╭─ AVAILABLE DATA

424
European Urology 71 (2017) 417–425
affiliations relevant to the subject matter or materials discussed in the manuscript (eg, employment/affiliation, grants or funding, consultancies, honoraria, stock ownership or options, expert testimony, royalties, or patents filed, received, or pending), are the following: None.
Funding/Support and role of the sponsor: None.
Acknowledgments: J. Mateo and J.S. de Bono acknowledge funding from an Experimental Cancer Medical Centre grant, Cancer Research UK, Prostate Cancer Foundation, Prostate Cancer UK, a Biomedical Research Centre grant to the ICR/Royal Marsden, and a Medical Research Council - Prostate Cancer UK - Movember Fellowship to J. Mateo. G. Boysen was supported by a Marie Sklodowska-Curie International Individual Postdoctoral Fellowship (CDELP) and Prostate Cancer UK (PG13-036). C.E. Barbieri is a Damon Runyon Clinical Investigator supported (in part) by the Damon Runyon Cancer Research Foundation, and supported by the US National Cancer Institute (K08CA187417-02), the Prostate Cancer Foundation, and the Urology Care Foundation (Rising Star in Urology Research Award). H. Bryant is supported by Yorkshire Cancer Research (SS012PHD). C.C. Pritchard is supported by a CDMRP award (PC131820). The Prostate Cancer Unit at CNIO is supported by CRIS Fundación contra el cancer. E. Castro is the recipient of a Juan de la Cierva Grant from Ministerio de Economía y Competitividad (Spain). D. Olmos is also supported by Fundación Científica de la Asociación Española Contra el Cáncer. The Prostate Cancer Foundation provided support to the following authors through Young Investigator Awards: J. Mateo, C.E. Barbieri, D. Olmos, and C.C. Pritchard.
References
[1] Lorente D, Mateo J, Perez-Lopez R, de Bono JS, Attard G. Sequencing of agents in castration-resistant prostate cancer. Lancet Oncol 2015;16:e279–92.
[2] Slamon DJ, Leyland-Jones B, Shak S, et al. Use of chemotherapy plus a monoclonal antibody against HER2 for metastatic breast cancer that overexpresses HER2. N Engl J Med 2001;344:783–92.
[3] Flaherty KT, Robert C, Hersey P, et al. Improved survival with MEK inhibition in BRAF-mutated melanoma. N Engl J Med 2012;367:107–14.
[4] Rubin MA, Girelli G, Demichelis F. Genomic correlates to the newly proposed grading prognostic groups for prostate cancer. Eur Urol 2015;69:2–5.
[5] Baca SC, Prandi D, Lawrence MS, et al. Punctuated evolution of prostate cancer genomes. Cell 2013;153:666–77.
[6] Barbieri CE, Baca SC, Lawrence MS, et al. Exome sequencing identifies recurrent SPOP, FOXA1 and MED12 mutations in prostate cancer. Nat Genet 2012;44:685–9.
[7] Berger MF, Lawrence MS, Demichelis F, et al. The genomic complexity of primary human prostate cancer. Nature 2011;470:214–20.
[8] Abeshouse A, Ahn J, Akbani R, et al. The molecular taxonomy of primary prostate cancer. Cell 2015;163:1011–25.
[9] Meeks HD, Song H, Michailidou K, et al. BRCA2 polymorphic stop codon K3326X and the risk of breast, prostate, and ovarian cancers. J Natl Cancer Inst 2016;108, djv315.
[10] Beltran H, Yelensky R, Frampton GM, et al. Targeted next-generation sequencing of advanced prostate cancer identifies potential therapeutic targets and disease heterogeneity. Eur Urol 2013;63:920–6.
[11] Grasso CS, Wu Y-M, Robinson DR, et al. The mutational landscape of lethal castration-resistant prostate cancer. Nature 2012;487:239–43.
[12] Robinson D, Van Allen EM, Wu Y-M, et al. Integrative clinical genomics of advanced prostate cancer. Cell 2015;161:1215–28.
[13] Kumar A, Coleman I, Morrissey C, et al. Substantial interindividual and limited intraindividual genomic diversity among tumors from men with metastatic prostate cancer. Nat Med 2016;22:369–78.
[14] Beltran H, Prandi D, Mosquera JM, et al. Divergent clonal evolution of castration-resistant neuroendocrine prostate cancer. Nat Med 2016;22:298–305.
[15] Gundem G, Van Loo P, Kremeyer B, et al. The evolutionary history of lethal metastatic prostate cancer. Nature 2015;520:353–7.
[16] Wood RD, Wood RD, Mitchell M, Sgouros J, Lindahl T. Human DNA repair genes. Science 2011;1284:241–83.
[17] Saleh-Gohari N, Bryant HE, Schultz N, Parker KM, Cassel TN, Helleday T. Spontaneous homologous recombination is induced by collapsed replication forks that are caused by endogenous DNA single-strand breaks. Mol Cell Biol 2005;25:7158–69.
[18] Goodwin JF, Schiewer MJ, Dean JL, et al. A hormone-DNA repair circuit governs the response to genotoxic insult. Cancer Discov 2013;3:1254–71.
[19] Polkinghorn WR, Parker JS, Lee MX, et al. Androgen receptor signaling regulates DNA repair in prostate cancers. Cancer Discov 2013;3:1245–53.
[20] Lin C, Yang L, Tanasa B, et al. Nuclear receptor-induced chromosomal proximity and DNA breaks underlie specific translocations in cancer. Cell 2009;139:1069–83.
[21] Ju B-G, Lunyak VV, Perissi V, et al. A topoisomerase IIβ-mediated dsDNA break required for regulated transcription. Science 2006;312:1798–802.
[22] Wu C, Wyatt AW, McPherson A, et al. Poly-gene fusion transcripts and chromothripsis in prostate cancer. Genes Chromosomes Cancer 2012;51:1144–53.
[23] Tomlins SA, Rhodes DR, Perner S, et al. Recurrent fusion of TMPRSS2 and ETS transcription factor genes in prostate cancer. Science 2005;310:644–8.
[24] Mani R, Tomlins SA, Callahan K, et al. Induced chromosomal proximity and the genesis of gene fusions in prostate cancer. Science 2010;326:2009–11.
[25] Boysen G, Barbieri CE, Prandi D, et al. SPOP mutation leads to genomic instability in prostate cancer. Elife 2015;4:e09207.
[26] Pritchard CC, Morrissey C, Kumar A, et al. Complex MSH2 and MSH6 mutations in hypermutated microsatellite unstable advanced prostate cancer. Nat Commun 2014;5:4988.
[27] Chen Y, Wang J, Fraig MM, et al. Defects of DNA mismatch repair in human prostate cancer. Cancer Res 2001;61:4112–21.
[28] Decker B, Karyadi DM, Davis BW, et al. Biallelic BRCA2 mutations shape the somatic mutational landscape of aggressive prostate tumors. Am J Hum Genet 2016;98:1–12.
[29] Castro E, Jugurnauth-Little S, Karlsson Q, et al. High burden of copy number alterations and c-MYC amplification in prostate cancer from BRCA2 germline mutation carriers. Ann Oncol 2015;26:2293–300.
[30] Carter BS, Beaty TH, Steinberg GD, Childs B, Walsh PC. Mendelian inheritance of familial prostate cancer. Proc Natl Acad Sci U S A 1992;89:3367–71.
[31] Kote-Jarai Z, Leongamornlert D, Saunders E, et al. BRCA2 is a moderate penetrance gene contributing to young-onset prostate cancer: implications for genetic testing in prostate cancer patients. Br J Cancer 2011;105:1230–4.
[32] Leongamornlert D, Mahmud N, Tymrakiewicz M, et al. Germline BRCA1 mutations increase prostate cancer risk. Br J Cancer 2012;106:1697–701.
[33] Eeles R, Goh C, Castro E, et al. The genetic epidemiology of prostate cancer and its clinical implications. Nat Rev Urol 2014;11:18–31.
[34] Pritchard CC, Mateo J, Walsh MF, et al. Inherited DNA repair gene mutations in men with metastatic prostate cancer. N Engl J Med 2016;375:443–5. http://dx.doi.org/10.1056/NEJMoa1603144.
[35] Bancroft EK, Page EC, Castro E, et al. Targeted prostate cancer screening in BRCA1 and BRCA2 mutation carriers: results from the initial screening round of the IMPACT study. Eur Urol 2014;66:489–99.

╰─

▶ PROMPT: Search the data for "Natl" and list every line in which it occurs.

▶ RESPONSE TO THIS EXERCISE:
[9] Meeks HD, Song H, Michailidou K, et al. BRCA2 polymorphic stop codon K3326X and the risk of breast, prostate, and ovarian cancers. J Natl Cancer Inst 2016;108, djv315.
[30] Carter BS, Beaty TH, Steinberg GD, Childs B, Walsh PC. Mendelian inheritance of familial prostate cancer. Proc Natl Acad Sci U S A 1992;89:3367–71.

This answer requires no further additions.